> _Tugas yang Dikerjakan_
(a) Jawablah pertanyaan berikut berdasarkan teks tentang Hari Indonesia Menabung.
(i) Sekitar berapa orang peserta pramuka yang terlibat dalam acara Hari Indonesia Menabung di Bumi Perkemahan Pramuka, Cibubur?
(ii) Apa tema yang diangkat pada puncak peringatan Hari Indonesia Menabung?
(iii) Menurut laporan Puslitbang Kwarnas Gerakan Pramuka, berapa jumlah anggota gerakan pramuka di Indonesia pada 2020?
(b) Terjemahkan kalimat "Tentu pilihan menggandeng organisasi Pramuka bukan tanpa alasan." dari teks tentang Hari Indonesia Menabung ke dalam bahasa Inggris.
(c) Sunting teks tentang Hari Indonesia Menabung mulai dari "Pilihan menggandeng Pramuka" sampai "stabilitas keuangan nasional." dengan mengganti "fantastis" menjadi "luar biasa", lalu tuliskan bagian itu kembali.

> _Bagian Dokumen_

Purbaya melihat, Pramuka merupakan agen perubahan di masyarakat memiliki peran penting, khususnya dalam mengedukasi masyarakat bahwa menabung di bank aman di jamin LPS. Pada ujungnya, diharapkan tidak ada lagi kasus-kasus seperti uang yang ditabung di bawah bantal atau kasur terus dimakan rayap atau tabungan yang hilang karena di simpan di bawah bantal.
Pilihan menggandeng Pramuka pada peringatan Hari Indonesia Menabung tahun 2023 juga menarik, karena jumlah Pramuka Penegak dan Pramuka Pandega dengan rentang usia 16 – 25 tahun sangat banyak di Indonesia. Acara kegiatan Hari Indonesia Menabung di Bumi Perkemahan Pramuka, Cibubur, Jakarta Timur saja, melibatkan peserta pramuka sekitar 25.000 orang. Mereka berasal dari seluruh Indonesia. Sebuah angka yang cukup fantastis.
Tidak Salah Menggandeng Pramuka
Ketua Dewan Komisioner LPS Purbaya Yudhi Sadewa menegaskan, menabung di bank merupakan salah satu bentuk kegiatan dakan meningkatkan inklusi keuangan nasional. Dengan meningkatnya inklusi keuangan, akan mendukung pendalaman pasar keuangan dan stabilitas keuangan nasional.
Pada puncak peringatan Hari Indonesia Menabung yang digelar LPS, OJK, serta menggandeng Pramuka, tema yang diangkat adalah KEJAR Prestasi dan Bangun Generasi Kita (KREASIBANGKIT).
Tentu pilihan menggandeng organisasi Pramuka bukan tanpa alasan. Melihat jumlah pramuka di Indonesia, potensi dan harapan besar digantungkan pada Pramuka, untuk ikut berpartisipasi menyebarkan literasi dan edukasi soal perbankan pada generasi muda.
Menurut laporan Pusat Penelitian dan Pengembangan (Puslitbang) Kwarnas Gerakan Pramuka, merujuk dari situs https://pramukaku.com/, jumlah anggota gerakan pramuka di Indonesia sebanyak 25,27 juta orang pada 2020. Jumlah ini terdiri dari 24,01 juta anggota muda/peserta didik (95,02%) dan 1,26 juta anggota dewasa (4,98%).
Sebagian besar anggota muda/peserta didik gerakan pramuka di tanah air masuk golongan penggalang yang berusia 11-15 tahun. Secara rinci, ada 5,65 juta anggota putra dan 5,61 juta anggota putri.
Adapun, anggota muda pramuka terbanyak, berikutnya masuk golongan siaga atau berusia 7-10 tahun. Ini terdiri dari 4,46 juta anggota putra dan 4,38 anggota putri. Sementara, jumlah anggota muda/peserta didik yang masuk ke golongan penegak berusia 16-20 tahun dan pandega berusia 21-25 tahun jauh lebih rendah. Ini disebabkan karena secara umum kegiatan pramuka lebih banyak dilakukan saat di bangku SD dan SMP.

> _Data yang Diberikan_
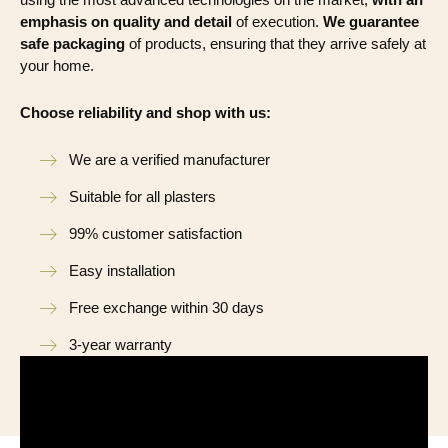
emphasis on quality and detail
of execution.
We guarantee
safe packaging
of products, ensuring that they arrive safely at
your home.
Choose reliability and shop with us:
We are a verified manufacturer
Suitable for all plasters
99% customer satisfaction
Easy installation
Free exchange within 30 days
3-year warranty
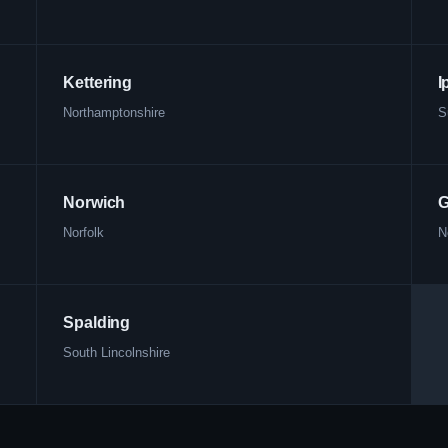
Kettering
I
Northamptonshire
S
Norwich
G
Norfolk
N
Spalding
South Lincolnshire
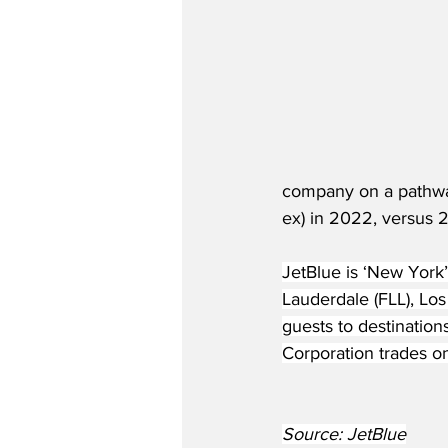
company on a pathway 
ex) in 2022, versus 
JetBlue is ‘New York’
Lauderdale (FLL), Lo
guests to destination
Corporation trades 
Source: JetBlue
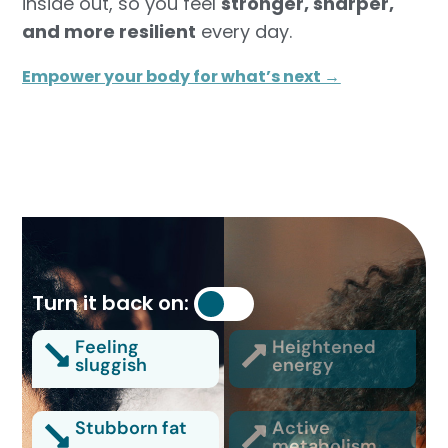
inside out, so you feel
stronger, sharper,
and more resilient
every day.
Empower your body for what’s next →
Turn it back on:
Feeling
Heightened
sluggish
energy
Stubborn fat
Active
metabolism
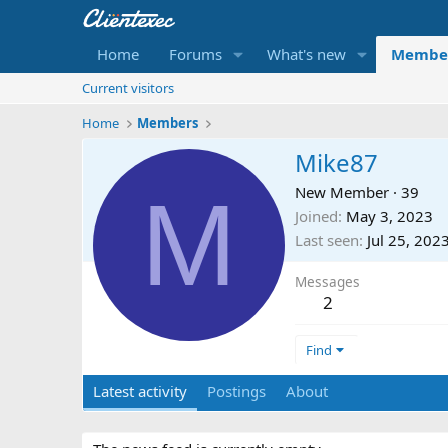
Home
Forums
What's new
Membe
Current visitors
Home
Members
Mike87
M
New Member
·
39
Joined
May 3, 2023
Last seen
Jul 25, 202
Messages
2
Find
Latest activity
Postings
About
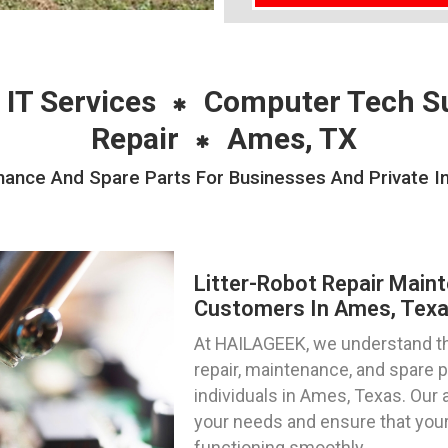
 IT Services
Computer Tech S
Repair
Ames, TX
nance And Spare Parts For Businesses And Private I
Litter-Robot Repair Main
Customers In Ames, Tex
At HAILAGEEK, we understand the
repair, maintenance, and spare 
individuals in Ames, Texas. Our 
your needs and ensure that your
functioning smoothly.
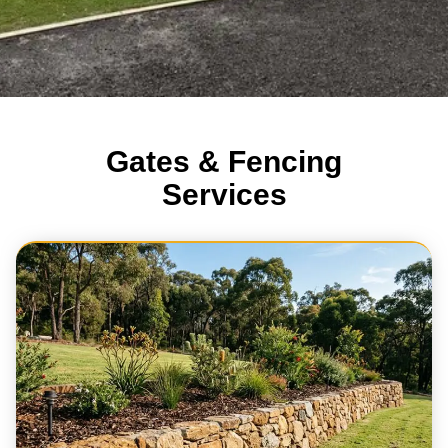
Gates & Fencing
Services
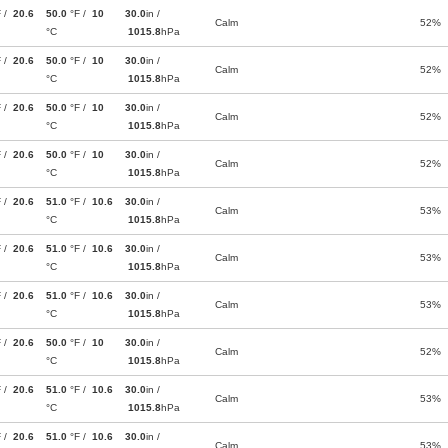
F /
20.6
50.0
°F /
10
30.0
in /
Calm
52%
°C
1015.8
hPa
F /
20.6
50.0
°F /
10
30.0
in /
Calm
52%
°C
1015.8
hPa
F /
20.6
50.0
°F /
10
30.0
in /
Calm
52%
°C
1015.8
hPa
F /
20.6
50.0
°F /
10
30.0
in /
Calm
52%
°C
1015.8
hPa
F /
20.6
51.0
°F /
10.6
30.0
in /
Calm
53%
°C
1015.8
hPa
F /
20.6
51.0
°F /
10.6
30.0
in /
Calm
53%
°C
1015.8
hPa
F /
20.6
51.0
°F /
10.6
30.0
in /
Calm
53%
°C
1015.8
hPa
F /
20.6
50.0
°F /
10
30.0
in /
Calm
52%
°C
1015.8
hPa
F /
20.6
51.0
°F /
10.6
30.0
in /
Calm
53%
°C
1015.8
hPa
F /
20.6
51.0
°F /
10.6
30.0
in /
Calm
53%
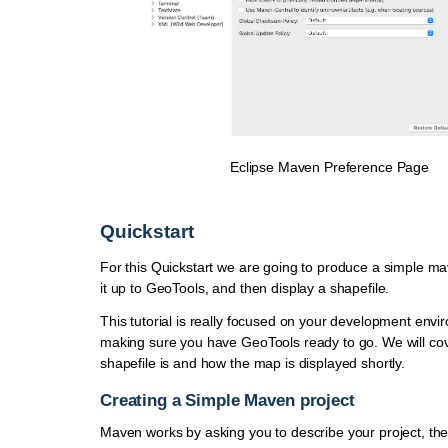
Eclipse Maven Preference Page
Quickstart
For this Quickstart we are going to produce a simple ma
it up to GeoTools, and then display a shapefile.
This tutorial is really focused on your development env
making sure you have GeoTools ready to go. We will co
shapefile is and how the map is displayed shortly.
Creating a Simple Maven project
Maven works by asking you to describe your project, th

> _Jawaban Tiap Butir_
(a)
(i) Sekitar 25.000 orang.
(ii) KEJAR Prestasi dan Bangun Generasi Kita (KREASIBANGKIT).
(iii) Sebanyak 25,27 juta orang.

(b) Of course, the choice to partner with the Scout organization was not without reason.

(c)
Pilihan menggandeng Pramuka pada peringatan Hari Indonesia Menabung tahun 2023 juga menarik, karena jumlah Pramuka Penegak dan Pramuka Pandega dengan rentang usia 16 – 25 tahun sangat banyak di Indonesia. Acara kegiatan Hari Indonesia Menabung di Bumi Perkemahan Pramuka, Cibubur, Jakarta Timur saja, melibatkan peserta pramuka sekitar 25.000 orang. Mereka berasal dari seluruh Indonesia. Sebuah angka yang cukup luar biasa.
Tidak Salah Menggandeng Pramuka
Ketua Dewan Komisioner LPS Purbaya Yudhi Sadewa menegaskan, menabung di bank merupakan salah satu bentuk kegiatan dakan meningkatkan inklusi keuangan nasional. Dengan meningkatnya inklusi keuangan, akan mendukung pendalaman pasar keuangan dan stabilitas keuangan nasional.